# Brampton wood poi



## andyjanet (Jul 10, 2015)

Hi poi admin& all, 
Can we please remove Brampton wood from the poi list, the wildlife trust has decided after an invasion of ten vans last week they would like to discourage camper vans, the warden a good friend of mine didn't like cleaning up toilet mess from the streams in the wood. They have also had a lot of fly tipping and intend to sporadically lock the gates at night to discourage anyone stopping over, shame one of my favourite spots also great for watching badgers and glow worms, thanks andy. Sorry admin tried to write this on my phone can you move to appropriate area


----------



## noarlunga (Jul 10, 2015)

What a shame. That's one we used to use on our way to Cambridge Folk Festival.
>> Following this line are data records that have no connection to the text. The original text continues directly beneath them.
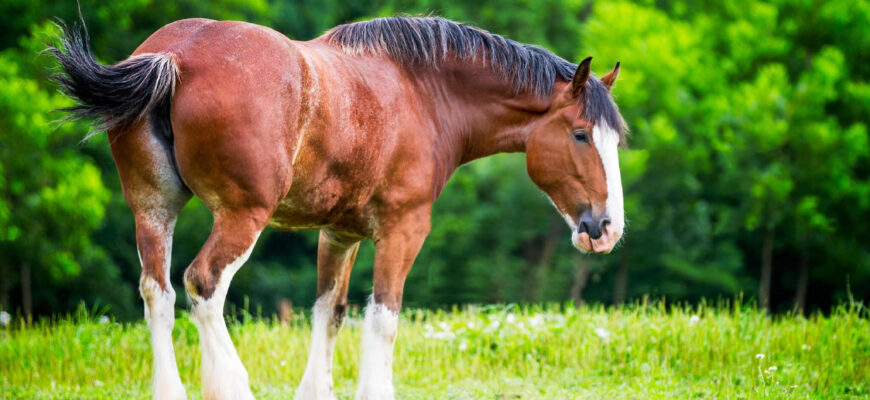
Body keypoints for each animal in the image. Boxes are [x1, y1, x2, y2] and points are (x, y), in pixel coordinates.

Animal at [49, 15, 628, 400]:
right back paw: (231, 383)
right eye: (580, 134)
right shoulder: (402, 230)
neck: (423, 91)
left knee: (159, 292)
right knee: (203, 283)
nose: (606, 228)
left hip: (153, 210)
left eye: (613, 140)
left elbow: (330, 313)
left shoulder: (339, 233)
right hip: (240, 217)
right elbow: (383, 318)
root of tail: (175, 56)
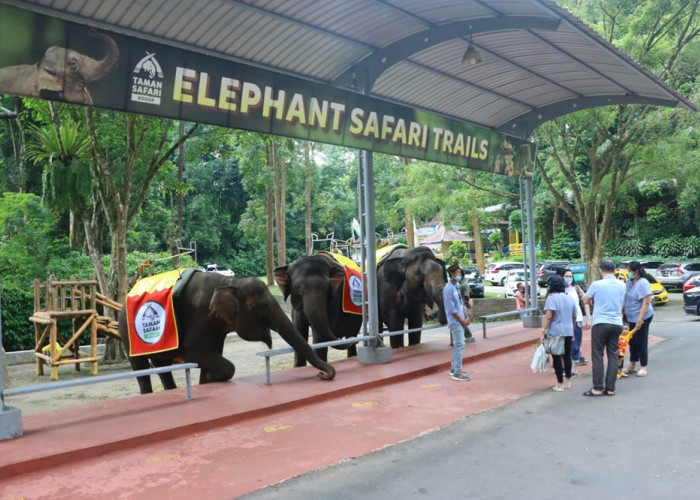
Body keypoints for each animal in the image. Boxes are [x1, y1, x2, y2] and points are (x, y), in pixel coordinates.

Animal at [118, 270, 336, 394]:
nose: (322, 375)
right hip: (127, 333)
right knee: (140, 367)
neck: (229, 281)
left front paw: (207, 380)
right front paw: (211, 379)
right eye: (258, 307)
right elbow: (197, 355)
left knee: (160, 364)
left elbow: (212, 354)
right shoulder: (199, 318)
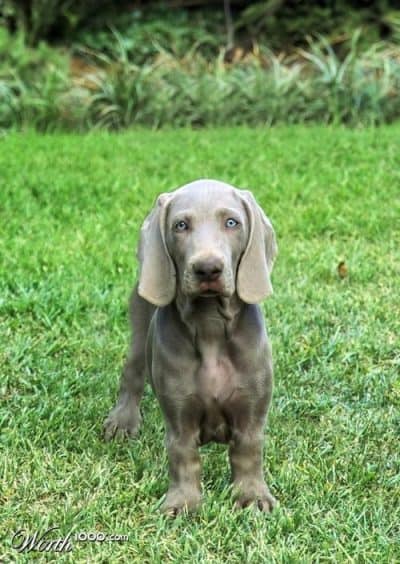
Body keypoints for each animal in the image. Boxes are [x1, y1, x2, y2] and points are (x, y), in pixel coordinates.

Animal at [104, 178, 278, 512]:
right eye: (180, 225)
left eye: (232, 222)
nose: (208, 268)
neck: (209, 324)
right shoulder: (178, 413)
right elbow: (183, 455)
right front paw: (183, 502)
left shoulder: (251, 412)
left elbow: (248, 452)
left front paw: (252, 496)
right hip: (139, 320)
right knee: (132, 371)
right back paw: (123, 420)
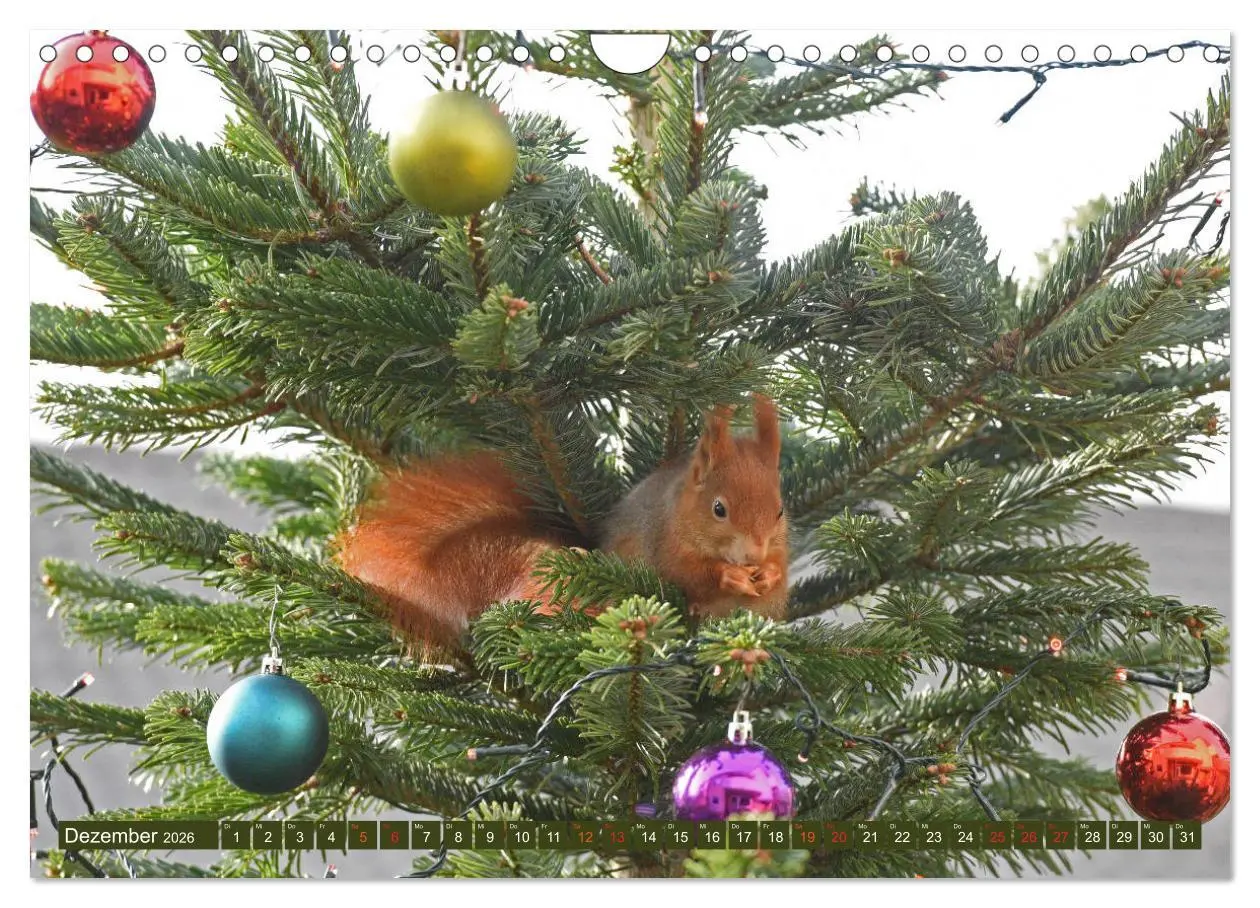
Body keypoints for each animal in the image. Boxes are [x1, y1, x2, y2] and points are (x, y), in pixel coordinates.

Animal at [334, 394, 789, 649]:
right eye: (719, 509)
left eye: (781, 510)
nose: (753, 554)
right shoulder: (665, 540)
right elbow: (688, 572)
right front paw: (729, 576)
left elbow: (780, 571)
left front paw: (767, 573)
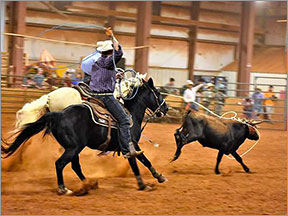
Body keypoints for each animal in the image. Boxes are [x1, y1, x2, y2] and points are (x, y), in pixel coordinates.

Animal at [1, 78, 169, 196]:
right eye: (158, 93)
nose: (166, 109)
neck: (131, 115)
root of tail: (59, 114)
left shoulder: (130, 146)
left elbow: (143, 161)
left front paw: (158, 177)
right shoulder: (129, 145)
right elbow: (138, 162)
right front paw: (144, 185)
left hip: (74, 148)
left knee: (75, 166)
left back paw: (89, 184)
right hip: (74, 147)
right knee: (60, 163)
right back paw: (64, 189)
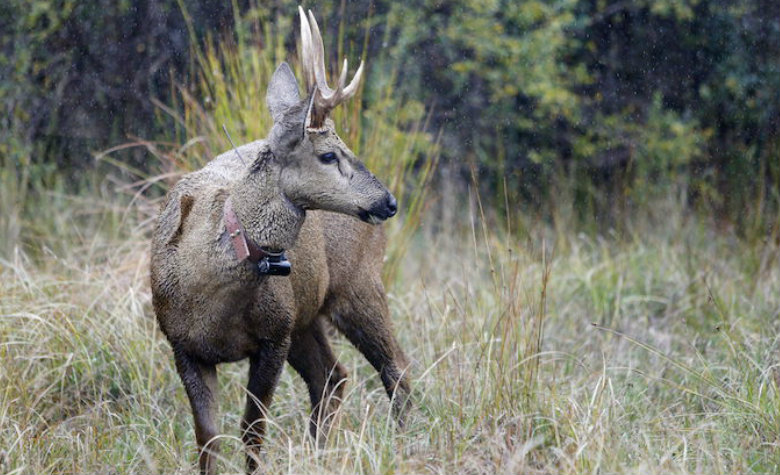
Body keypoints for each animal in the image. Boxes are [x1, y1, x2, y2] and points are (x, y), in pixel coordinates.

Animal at [150, 7, 411, 475]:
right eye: (328, 155)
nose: (389, 201)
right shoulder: (183, 344)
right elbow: (207, 438)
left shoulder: (273, 335)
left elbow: (252, 431)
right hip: (305, 313)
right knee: (332, 376)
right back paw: (318, 453)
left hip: (356, 283)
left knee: (395, 368)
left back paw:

I'm sure it won't be WC members that caused the problem but we all reap the harvest.


----------



## Penny13 (Jul 11, 2015)

Andy that's so sad it was a lovely little stop how did they get 10 vans in it's tiny ?


----------



## andyjanet (Jul 12, 2015)

Removed gate off of hinges and swung it round on the chain, shame it wasn't really wet, five or six years ago we had a rave in there and several vans and cars were stuck on the main ride for several days, the worst rave happened in 2006, I used to live four miles away and could here the music all night, transit vans full of speakers, it took us months to clear up the human excrement and drug needles etc we think there were about 9000 people but local press said twenty thousand, some of us had great fun with strimmers and chainsaws etc very early Sunday morning, (sorry are they really noisy)


----------



## andyjanet (Oct 31, 2016)

*Height Barrier*

Hi All, Brampton wood cambs, an old POI is getting a height barrier 2.2m fitted Thursday 3rd november, seems the wildlife trust are fed up with rubbish and toilet emptying, dont blame them really i volunteer at this woodland site and i am sick of the mess, and getting the blame when people turn up and see me in the van, i am there to work but i still get the deadly stares. andy


----------



## Miduck (Oct 31, 2016)

*Miduck*



andyjanet said:


> Hi All, Brampton wood cambs, an old POI is getting a height barrier 2.2m fitted Thursday 3rd november, seems the wildlife trust are fed up with rubbish and toilet emptying, dont blame them really i volunteer at this woodland site and i am sick of the mess, and getting the blame when people turn up and see me in the van, i am there to work but i still get the deadly stares. andy


There's always some jobs that will spoyl eny think


----------